Honestly one of the best things about having this blog, besides memories that I will have surely forgotten because my mind is permanently exhausted and moving forward, is the reminder to TAKE PICTURES!
We have been so busy and the days move quickly and we end up taking a lot more videos these days because Wallis is just always on the move.
Luckily I needed to take pictures for a sale the business I work for was having, so I did have some July pictures to share, phew!
I have to say that Wallis had a bad month right before turning 2.5 but since then everything has been golden. We are having so much fun and there have been nearly zero meltdowns…which constantly amazes me. It’s like she got them all out in one month and then decided, “I worked through it all, I’m good.” Ha! Who knows what’s going on and she still has plenty of opinions of course, but they are worked through quickly and without much drama.
I think we all do our best to compromise, talk through whatever the issue might be, and choices, there are always choices. I really do feel, she feels like she has a say and she is an important part in whatever we are doing.
Even the other day when we had a terrible rain/wind storm, we all stood at the window talking about how we hoped our blueberry cover wouldn’t blow away. That might seem silly – but she was just as invested (more so) as us and when it didn’t blow away she was elated. All those little moments add up to her feeling safe, stable and purposeful in our home and that makes ME elated.
Something new is that she has started making more decisions about who she wants to play with and when, like she is dividing her time.
I think for parents that have had children that don’t appear to be as attached as others, like my friend makes jokes that her child would walk away with a stranger and not look back kind of personalities, they probably won’t relate as much to having a child that is the total opposite of that.
Wallis stays close and takes time to warm up. She does not come across friendly but once she warms up is truly fun and loving. I like this about her. But when she suddenly decided that I was going to do all nap times and bedtimes, and that only dada was going to get her in the morning – it threw us both off.
Up until that point Andrew and I would switch off/on a lot. Andrew’s been joking that until 2.5 Wallis “tolerated him, but was always looking for me” and it really was like that. But all the time he’s put in, is finally paying off. Now she really seems to enjoy being with him and playing with him, which is wonderful. It took me some time to adjust though, because turns out I am super greedy for her, ha!
So for a couple of weeks she was splitting her time between us. She was requesting her dad for some things and me for other things…and even though that’s mellowed now, it was still interesting to see her making those kind of decisions. Even when we drop her off at her grandparent’s house now, she tells us to go the moment we walk in the door – which of course my mom loves.
But she is very clear about one of us coming to get her or if Andrew gets her, “that she is going to go home to mama.” She tells me every time she’s leaving our house, “I go to pop-pop/grandmas but then I come home to you mama.”
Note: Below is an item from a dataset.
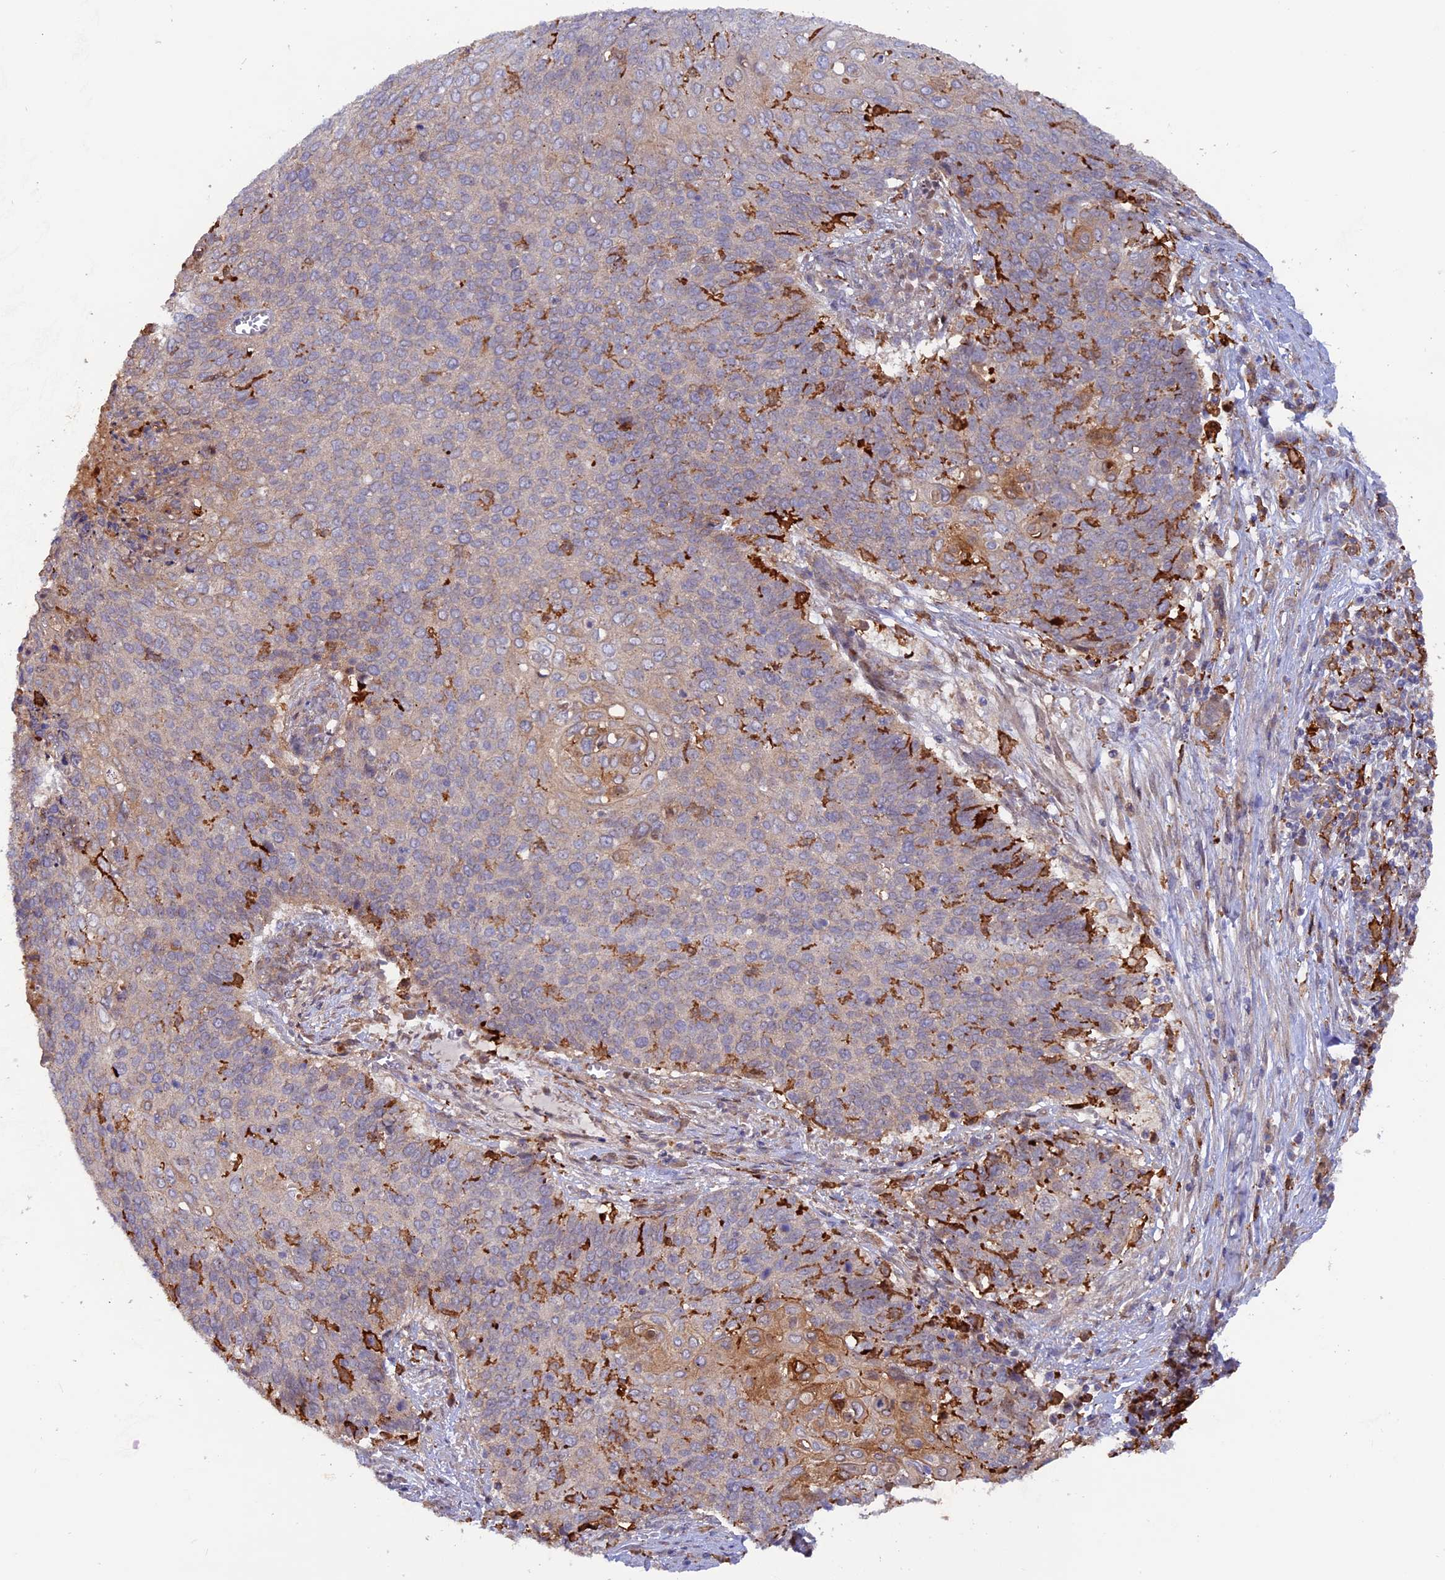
{"staining": {"intensity": "moderate", "quantity": "<25%", "location": "cytoplasmic/membranous"}, "tissue": "cervical cancer", "cell_type": "Tumor cells", "image_type": "cancer", "snomed": [{"axis": "morphology", "description": "Squamous cell carcinoma, NOS"}, {"axis": "topography", "description": "Cervix"}], "caption": "An IHC micrograph of neoplastic tissue is shown. Protein staining in brown shows moderate cytoplasmic/membranous positivity in squamous cell carcinoma (cervical) within tumor cells.", "gene": "FERMT1", "patient": {"sex": "female", "age": 39}}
She has started requesting “you play with me mama or you play with me dada” or the other day she told Andrew, “no dada’s allowed, just mama!” Ha! You can’t take it personally because she doesn’t mean it personally, she is only speaking in that moment and I am glad she feels so safe with us that she can communicate so directly.
Now when it comes to naps and bedtime especially bedtime, mama only. Andrew hasn’t done bedtime in 3 months, but I really cherish that time with her, even on my most exhausted nights when I really don’t “feel” like doing it – I am always glad I did – I am always glad I got to sit with her, hold her and read to her. She always requests I sing her a lullaby and she always tells me how much she loves me. It makes me feel like the most important heart in all the hearts.
When Andrew sings her a lullaby she says, “no dada, you go now dada” haa! Sorry I just had to include that, it makes us both laugh. She calls for her dada every morning though, and if I go, she asks where he is. So I get my own taste of rejection now too, don’t worry!
She has started to request 5 for everything now – 5 more minutes, 5 more books, 5 more jumps..etc….and the other day I accidentally called a Tuba a Saxophone because I live in a fog and she corrected me saying, “uh, no mama, that’s a Tuba” – I just stood there shocked for a few minutes…I am sure that’s just the beginning of me being corrected to come.
She’s also loving this book – it might seem a bit over her head, it is listed for ages 5-8 years, but the other day she held on to it and said, “I love this book soooo much” after we had finished reading it for the umpteenth time, which she has never said before, even though she absolutely loves to read.
The last story I’ll tell because I don’t know if this is the start of something new or if that was just one hilarious moment in time. The other day when I took her to her grandparents house, I was sitting there with my mom talking when I thought Wallis was trying to fix her underwear, instead she pulled up her dress, pulled her underwear down in the back mooning us both and turned to me and said, “mama” and started laughing. Then she just kept doing it and asking for “tickies” (tickles) – it was absolutely hilarious, random and such a classic toddler moment, we loved it!